If properly marked, these items could deter thefts, according to the news release, or aid police in recovering stolen items.
“The laminated leaflets, which act as a reminder to vehicle owners to keep their property safe, can be kept in the car and also double up as an ice scraper, which can be used on the windscreen when the frost hits,” Simpson said.
Police will be handing out the fliers in the Waitrose parking lot in Ely from 10 a.m. to 3 p.m. Thursday.
Police now armed with TasersCAMBRIDGE — Cambridgeshire Police are now carrying Tasers — hand-held electrical devices designed to incapacitate a person — during their rounds in the county.
Police demonstrated the Tasers during a recent media event. One was fired at the firing range and another used during a mock incident.
Tasers are used by American police, but have been criticized by human rights groups. Last year, Amnesty International issued a report recommending a nationwide ban on Tasers.
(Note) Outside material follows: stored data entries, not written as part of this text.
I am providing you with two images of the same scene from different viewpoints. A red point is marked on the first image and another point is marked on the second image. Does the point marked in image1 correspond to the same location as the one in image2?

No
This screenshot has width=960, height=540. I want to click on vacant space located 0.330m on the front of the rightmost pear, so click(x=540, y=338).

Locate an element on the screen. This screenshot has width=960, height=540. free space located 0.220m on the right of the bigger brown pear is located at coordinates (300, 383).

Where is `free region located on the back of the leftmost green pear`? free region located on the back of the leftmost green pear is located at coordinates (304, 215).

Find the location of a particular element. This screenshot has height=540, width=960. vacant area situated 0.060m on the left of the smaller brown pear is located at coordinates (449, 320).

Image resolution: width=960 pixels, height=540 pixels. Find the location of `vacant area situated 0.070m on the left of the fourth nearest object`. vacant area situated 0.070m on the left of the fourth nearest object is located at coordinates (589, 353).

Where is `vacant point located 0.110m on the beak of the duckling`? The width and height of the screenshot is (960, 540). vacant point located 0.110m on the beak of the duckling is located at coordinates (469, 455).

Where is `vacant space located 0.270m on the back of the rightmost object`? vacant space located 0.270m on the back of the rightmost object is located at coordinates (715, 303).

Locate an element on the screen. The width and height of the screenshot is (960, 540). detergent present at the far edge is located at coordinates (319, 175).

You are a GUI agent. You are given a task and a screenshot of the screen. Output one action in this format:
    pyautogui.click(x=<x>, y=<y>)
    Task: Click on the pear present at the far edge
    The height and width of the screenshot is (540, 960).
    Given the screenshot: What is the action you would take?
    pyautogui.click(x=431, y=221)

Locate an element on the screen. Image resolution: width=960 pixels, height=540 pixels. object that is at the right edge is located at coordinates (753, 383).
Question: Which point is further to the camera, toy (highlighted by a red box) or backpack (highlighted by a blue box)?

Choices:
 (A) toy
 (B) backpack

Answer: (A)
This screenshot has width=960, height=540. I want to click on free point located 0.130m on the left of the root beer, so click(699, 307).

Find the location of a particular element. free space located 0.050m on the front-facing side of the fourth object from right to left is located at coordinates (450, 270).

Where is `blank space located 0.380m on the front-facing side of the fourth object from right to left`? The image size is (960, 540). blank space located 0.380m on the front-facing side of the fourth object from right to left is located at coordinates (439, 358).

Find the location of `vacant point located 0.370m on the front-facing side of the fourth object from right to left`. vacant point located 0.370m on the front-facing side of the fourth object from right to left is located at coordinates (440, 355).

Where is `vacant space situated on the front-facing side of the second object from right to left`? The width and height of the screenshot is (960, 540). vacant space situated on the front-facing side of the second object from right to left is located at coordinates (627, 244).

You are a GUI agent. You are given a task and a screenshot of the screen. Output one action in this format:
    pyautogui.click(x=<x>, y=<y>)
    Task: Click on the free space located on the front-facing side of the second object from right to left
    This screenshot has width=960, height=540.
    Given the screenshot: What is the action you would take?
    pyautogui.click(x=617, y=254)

Between 2001 and 2004, the report states, 720 people died in the U.S. after being shocked by the instruments.
The instruments fire two metal darts at the end of a wire that latch onto a suspect, delivering 50,000 volts of electricity, hopefully stopping the suspect. They’ve got a range of about 21 feet.
Britain has authorized the use of two models from Taser International, the largest manufacturer of Tasers.
Only officers authorized to carry firearms will be allowed to carry the Tasers.
According to a news release from the British Home Office, police can use the Tasers “as a less lethal alternative for use in situations where a firearms authority has been granted. …”
RAFs Alconbury, Molesworth and Upwood are in Cambridgeshire.
Police forces around U.S. military bases in Suffolk and Gloustershire counties and in the Thames Valley area also use Tasers.